* YOUR OBJECTIVE: I'd like every line in the following listing that holds "depth" copied.

* MATERIAL SHOWN:
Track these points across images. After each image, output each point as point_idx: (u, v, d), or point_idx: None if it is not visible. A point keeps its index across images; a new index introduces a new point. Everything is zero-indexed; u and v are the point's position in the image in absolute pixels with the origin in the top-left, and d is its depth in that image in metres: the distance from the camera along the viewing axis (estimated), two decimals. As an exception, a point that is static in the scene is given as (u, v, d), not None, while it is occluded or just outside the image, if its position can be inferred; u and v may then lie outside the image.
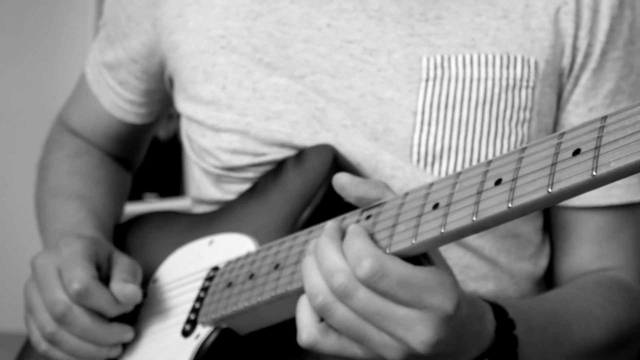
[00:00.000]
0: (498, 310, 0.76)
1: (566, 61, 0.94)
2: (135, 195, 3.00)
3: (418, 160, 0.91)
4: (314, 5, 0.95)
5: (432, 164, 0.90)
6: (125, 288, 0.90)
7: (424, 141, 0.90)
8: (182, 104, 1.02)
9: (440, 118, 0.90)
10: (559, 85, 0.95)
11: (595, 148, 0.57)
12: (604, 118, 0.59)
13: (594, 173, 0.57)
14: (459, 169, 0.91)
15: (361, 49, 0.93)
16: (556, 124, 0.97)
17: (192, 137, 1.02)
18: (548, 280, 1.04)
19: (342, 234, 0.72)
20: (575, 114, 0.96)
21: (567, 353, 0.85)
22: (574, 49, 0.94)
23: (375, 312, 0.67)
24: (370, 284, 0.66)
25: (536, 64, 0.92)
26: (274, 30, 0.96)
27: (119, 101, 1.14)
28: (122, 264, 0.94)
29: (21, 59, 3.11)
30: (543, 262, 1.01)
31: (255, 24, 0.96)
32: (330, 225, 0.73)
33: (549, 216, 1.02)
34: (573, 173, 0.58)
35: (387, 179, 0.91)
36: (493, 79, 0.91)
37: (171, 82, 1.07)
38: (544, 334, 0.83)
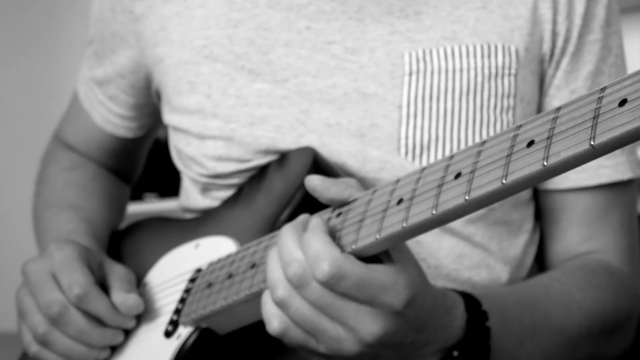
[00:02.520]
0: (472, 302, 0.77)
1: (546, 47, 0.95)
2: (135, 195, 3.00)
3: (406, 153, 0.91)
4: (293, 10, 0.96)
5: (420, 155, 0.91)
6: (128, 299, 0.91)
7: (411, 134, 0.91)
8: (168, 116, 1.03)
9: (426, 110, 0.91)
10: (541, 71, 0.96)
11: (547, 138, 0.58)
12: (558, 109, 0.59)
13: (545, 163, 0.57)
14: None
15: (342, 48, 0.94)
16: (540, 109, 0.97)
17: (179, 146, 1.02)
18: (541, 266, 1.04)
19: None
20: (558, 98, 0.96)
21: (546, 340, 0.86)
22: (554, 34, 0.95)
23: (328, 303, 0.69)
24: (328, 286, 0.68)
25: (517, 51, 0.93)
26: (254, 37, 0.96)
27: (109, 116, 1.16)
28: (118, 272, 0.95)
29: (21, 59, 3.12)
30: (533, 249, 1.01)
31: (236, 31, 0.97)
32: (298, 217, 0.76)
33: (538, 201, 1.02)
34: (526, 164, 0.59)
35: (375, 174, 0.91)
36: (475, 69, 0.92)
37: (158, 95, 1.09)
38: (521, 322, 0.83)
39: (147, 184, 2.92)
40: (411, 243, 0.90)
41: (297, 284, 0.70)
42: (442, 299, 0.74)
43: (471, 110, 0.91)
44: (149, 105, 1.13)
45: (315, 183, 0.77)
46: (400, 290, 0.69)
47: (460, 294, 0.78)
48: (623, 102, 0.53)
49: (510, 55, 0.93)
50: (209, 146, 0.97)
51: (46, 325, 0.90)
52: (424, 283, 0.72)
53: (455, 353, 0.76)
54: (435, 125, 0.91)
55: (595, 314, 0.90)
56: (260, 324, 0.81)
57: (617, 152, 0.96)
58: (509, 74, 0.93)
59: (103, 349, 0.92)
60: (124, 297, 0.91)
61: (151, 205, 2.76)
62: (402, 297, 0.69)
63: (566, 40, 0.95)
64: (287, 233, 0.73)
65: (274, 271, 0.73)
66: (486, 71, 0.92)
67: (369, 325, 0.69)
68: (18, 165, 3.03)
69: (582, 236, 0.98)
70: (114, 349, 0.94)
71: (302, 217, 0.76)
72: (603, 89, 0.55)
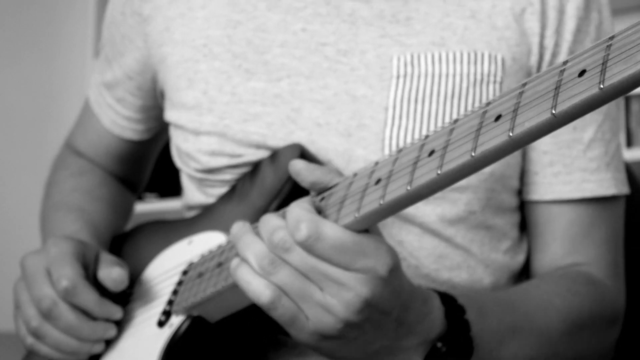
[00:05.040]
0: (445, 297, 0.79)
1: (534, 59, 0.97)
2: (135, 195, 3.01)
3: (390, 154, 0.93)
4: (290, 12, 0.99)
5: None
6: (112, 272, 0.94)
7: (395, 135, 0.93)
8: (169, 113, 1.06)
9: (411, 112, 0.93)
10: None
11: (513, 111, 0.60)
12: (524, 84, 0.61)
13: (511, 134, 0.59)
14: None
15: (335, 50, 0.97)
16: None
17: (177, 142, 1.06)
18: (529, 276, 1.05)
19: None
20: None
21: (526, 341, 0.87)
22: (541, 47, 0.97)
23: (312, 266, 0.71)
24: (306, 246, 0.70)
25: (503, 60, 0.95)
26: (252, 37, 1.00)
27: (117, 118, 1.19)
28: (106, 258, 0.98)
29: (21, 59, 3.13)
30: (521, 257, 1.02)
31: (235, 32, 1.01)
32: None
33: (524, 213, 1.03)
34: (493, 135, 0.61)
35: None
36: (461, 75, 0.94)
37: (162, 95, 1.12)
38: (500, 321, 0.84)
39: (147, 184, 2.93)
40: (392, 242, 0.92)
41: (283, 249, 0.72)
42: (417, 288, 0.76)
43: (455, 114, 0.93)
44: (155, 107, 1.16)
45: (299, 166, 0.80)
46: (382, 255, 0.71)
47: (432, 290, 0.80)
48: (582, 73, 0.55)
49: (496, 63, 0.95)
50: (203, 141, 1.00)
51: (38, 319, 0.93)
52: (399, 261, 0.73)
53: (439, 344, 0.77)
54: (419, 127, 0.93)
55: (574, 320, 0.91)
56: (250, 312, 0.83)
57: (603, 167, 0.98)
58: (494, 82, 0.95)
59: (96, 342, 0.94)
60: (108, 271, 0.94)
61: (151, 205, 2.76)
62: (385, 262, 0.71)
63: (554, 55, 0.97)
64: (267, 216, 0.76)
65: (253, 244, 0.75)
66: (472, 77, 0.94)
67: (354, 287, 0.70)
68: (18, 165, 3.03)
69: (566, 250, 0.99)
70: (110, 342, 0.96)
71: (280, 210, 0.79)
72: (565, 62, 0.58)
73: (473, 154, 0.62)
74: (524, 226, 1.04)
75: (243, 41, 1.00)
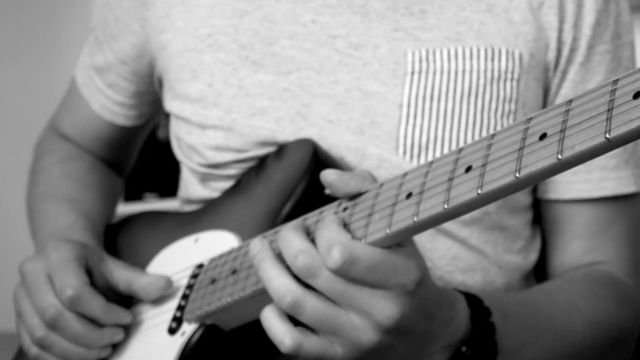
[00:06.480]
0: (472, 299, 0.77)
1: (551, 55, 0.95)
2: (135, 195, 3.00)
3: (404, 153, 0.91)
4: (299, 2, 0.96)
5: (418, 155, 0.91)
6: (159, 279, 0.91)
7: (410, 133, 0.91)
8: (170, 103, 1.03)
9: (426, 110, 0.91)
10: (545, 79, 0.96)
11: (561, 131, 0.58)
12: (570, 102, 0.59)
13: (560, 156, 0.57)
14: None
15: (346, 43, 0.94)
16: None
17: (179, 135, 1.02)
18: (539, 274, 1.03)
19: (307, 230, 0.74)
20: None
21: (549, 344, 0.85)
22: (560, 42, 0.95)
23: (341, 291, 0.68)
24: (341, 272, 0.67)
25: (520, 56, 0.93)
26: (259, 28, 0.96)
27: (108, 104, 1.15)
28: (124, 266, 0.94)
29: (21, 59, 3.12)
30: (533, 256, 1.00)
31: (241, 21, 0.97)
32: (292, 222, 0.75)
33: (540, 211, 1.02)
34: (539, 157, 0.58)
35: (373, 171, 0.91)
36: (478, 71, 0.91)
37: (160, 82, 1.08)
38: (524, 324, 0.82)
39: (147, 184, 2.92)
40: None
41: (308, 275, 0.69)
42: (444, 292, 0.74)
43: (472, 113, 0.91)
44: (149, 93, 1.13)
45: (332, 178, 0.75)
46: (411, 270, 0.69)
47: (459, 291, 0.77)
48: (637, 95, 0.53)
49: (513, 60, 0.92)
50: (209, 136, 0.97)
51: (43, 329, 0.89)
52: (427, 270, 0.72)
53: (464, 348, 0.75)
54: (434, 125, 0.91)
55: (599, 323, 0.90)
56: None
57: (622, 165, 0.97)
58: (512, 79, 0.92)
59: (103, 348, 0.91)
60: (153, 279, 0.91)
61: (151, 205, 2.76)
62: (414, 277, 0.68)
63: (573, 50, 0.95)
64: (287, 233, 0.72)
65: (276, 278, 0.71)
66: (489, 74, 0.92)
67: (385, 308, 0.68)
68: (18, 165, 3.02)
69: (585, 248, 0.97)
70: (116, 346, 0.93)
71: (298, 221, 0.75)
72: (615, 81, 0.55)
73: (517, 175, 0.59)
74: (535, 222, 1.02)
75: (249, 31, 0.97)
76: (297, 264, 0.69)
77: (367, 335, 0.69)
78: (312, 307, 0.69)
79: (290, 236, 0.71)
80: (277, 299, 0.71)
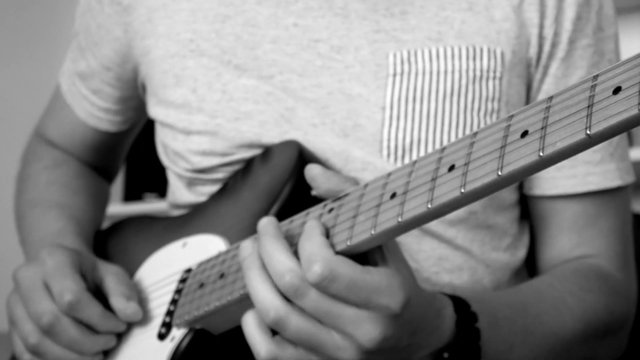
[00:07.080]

* * *

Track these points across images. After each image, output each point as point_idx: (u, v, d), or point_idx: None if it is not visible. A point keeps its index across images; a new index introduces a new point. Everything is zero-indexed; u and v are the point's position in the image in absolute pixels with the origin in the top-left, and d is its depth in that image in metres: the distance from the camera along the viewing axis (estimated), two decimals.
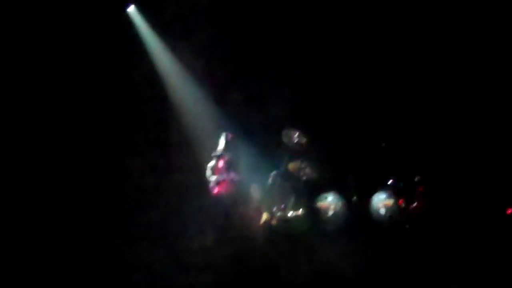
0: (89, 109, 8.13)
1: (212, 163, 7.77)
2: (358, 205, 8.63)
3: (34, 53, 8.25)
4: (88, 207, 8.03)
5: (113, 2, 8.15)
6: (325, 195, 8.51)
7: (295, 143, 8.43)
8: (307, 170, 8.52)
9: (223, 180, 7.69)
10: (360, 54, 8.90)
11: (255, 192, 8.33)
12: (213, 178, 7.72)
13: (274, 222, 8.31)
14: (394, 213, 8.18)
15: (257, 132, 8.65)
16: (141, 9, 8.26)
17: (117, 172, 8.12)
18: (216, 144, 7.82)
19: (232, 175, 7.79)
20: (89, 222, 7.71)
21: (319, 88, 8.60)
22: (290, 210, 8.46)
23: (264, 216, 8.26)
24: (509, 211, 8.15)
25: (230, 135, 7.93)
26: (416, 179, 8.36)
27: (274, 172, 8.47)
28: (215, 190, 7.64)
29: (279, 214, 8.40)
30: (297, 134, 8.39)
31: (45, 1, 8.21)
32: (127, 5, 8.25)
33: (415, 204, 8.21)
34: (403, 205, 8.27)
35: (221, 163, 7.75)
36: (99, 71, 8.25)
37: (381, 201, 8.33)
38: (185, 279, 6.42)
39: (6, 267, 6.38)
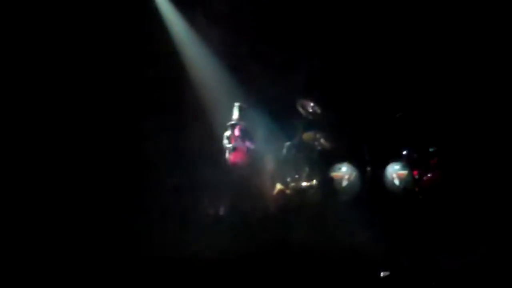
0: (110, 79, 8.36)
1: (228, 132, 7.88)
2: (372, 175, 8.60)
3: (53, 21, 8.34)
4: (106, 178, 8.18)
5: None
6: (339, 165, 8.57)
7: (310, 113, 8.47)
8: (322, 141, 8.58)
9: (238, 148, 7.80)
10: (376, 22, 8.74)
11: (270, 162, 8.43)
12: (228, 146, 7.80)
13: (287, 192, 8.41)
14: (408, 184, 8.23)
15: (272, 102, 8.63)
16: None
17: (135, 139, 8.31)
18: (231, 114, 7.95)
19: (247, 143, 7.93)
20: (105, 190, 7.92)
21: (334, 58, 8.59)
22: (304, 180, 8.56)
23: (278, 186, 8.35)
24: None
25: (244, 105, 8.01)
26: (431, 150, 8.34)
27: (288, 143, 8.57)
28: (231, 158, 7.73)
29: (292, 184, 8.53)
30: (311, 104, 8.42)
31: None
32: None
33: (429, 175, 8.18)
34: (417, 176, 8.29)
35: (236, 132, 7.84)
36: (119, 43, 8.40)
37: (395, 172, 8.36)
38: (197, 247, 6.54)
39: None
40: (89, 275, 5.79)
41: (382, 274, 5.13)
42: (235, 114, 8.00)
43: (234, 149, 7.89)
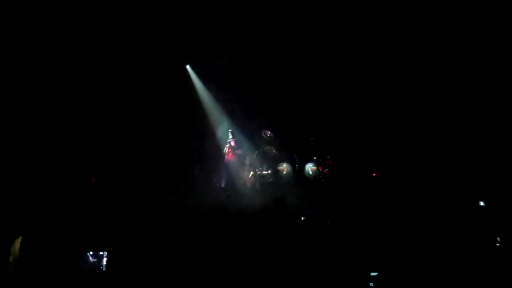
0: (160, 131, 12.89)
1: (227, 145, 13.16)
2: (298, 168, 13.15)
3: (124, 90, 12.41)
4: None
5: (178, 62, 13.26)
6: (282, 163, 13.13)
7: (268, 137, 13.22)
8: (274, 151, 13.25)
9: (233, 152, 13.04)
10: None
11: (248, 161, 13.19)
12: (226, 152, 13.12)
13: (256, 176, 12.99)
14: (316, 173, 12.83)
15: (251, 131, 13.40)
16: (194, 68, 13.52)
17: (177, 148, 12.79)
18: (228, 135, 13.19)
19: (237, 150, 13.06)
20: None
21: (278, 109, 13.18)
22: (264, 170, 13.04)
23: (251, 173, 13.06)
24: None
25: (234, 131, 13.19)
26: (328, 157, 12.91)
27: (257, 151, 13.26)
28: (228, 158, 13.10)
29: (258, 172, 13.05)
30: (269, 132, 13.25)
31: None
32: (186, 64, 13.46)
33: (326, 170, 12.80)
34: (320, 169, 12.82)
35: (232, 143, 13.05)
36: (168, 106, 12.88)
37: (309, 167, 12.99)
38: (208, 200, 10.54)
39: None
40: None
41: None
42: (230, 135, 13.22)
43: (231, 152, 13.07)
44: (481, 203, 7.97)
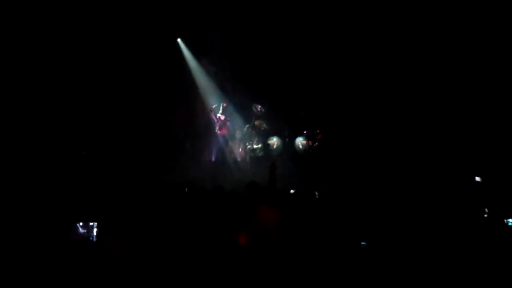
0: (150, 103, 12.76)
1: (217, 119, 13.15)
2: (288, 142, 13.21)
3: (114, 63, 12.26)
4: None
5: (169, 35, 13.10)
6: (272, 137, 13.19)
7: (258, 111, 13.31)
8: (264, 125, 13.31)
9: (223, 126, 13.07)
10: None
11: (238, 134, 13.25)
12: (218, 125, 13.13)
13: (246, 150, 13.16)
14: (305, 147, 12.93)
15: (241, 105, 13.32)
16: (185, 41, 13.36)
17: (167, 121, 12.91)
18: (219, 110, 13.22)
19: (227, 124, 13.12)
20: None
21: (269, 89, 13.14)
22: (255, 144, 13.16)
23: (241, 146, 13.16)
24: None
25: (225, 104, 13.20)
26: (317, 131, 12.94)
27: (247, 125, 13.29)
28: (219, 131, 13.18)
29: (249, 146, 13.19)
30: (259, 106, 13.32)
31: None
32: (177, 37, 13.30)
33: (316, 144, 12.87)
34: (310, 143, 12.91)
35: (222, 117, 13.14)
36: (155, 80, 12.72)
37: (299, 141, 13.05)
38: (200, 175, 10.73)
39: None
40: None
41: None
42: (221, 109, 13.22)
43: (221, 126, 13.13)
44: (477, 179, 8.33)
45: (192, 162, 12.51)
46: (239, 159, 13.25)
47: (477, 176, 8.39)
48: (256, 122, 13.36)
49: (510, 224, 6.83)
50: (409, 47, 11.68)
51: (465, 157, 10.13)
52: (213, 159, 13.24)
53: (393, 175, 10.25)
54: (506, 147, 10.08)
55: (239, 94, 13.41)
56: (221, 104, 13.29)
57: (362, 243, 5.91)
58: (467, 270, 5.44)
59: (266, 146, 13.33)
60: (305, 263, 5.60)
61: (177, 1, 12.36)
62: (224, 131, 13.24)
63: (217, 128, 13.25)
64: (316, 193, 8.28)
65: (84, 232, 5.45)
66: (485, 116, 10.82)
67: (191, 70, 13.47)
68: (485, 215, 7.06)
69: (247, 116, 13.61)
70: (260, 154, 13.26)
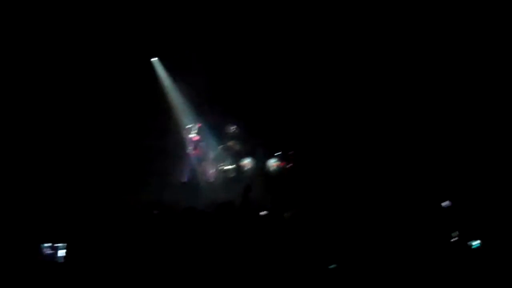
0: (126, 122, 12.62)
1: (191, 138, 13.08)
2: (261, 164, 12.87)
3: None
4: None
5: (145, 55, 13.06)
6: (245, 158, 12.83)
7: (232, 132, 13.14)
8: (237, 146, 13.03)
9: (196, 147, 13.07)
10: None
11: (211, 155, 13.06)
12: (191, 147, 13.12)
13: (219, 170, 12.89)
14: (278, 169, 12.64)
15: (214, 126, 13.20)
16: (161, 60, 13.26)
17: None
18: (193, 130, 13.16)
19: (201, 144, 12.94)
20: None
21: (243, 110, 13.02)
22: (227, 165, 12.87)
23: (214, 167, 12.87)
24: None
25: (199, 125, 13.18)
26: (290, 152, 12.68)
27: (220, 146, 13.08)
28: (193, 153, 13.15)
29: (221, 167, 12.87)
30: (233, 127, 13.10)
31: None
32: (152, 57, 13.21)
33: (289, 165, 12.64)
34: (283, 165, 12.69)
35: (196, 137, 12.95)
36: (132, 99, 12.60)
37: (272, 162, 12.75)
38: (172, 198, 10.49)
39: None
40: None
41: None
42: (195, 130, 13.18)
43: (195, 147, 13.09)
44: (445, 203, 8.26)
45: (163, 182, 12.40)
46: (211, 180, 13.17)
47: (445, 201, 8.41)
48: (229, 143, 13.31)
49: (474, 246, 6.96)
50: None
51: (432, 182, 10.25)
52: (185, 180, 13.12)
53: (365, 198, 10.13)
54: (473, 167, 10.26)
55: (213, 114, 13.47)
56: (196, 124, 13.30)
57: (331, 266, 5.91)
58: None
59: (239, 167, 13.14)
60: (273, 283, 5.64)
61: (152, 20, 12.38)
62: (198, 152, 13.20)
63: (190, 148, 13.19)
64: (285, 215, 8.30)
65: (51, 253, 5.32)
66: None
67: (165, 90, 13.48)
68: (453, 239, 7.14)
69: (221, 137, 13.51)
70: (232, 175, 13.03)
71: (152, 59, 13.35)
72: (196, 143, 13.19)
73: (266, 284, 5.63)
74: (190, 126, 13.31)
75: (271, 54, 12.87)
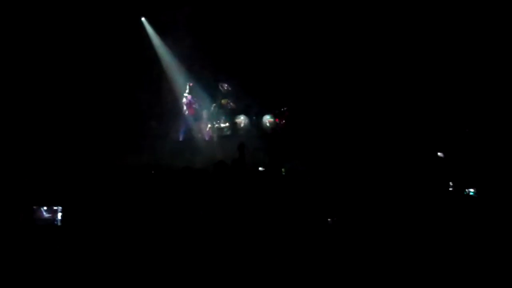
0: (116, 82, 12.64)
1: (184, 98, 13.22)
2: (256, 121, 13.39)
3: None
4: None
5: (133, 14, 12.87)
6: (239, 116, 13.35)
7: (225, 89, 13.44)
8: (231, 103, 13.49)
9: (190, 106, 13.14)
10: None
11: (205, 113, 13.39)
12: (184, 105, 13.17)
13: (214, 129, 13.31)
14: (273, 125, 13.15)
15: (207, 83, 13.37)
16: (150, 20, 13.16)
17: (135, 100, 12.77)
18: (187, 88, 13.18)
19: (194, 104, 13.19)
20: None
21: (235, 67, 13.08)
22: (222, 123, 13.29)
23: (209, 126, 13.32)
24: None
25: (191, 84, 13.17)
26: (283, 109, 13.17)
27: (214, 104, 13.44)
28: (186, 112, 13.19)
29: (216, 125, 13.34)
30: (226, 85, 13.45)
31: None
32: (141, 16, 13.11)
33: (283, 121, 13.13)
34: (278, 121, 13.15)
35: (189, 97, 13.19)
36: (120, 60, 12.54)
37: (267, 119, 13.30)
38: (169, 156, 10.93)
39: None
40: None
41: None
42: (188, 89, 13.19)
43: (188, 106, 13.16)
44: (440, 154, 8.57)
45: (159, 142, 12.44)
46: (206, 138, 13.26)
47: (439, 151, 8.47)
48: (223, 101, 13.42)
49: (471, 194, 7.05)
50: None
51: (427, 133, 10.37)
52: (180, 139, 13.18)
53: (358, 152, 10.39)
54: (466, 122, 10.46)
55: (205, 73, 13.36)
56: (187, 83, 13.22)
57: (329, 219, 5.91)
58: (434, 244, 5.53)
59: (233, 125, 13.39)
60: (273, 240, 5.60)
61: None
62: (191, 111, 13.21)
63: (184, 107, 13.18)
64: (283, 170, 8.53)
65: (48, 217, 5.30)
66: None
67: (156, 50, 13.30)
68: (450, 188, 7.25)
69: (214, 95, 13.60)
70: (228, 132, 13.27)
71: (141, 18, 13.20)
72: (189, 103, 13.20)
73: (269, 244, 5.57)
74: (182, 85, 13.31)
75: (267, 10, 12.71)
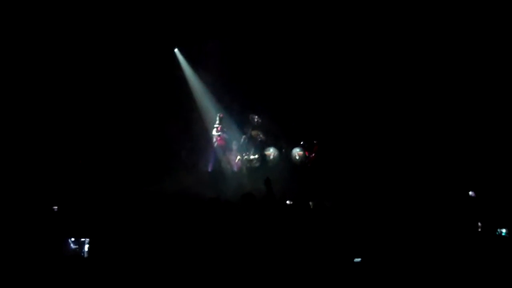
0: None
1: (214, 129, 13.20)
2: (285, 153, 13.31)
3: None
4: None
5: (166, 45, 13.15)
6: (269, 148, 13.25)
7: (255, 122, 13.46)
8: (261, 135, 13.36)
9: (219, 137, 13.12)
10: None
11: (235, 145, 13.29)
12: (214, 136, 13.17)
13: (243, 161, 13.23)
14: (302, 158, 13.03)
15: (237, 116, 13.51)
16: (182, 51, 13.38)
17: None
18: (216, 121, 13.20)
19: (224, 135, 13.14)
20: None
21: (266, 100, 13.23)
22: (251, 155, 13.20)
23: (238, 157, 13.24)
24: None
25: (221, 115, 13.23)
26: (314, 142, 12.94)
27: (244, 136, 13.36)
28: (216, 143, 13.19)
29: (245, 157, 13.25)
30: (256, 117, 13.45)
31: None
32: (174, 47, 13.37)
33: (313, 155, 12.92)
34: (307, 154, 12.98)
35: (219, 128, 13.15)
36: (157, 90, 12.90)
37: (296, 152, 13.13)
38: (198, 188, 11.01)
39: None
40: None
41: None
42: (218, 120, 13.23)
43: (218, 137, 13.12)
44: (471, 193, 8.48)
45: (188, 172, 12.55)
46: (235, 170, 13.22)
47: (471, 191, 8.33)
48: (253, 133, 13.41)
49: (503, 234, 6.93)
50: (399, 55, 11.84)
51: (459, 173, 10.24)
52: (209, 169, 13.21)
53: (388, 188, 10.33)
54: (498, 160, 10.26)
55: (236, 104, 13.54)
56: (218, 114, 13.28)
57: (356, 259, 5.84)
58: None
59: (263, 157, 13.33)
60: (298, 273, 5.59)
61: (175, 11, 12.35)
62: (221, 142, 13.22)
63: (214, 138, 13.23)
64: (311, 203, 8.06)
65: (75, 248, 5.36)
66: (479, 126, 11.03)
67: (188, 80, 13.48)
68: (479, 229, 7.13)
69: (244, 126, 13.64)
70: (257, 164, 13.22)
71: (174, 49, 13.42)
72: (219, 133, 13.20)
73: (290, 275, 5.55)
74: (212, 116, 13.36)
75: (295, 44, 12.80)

* PROBLEM SOLUTION:
Track these points across images. After each image, output each point as point_idx: (u, v, d), or point_idx: None if it is not visible. A point keeps its index across images; a new index introduces a new point. Everything is zero-indexed; u and v are the point's position in the image in absolute pixels with the origin in the top-left, and d is its depth in that image in metres: the distance from the camera along the viewing axis (estimated), two decimals. As an exception, a point that is static in the scene is given as (u, v, d), not None, while it is occluded or just outside the image, if its position can be inferred; u and v may then lie outside the image.
Track these points across images. After each image, output each point as point_idx: (u, v, d), or point_idx: None if it is not visible. A point keeps its index across images; a new index introduces a new point. Everything is zero-indexed; u and v are the point's position in the image in absolute pixels with the origin in the top-left, and d is its depth in that image in metres: the distance from the camera along the viewing axis (estimated), two decimals.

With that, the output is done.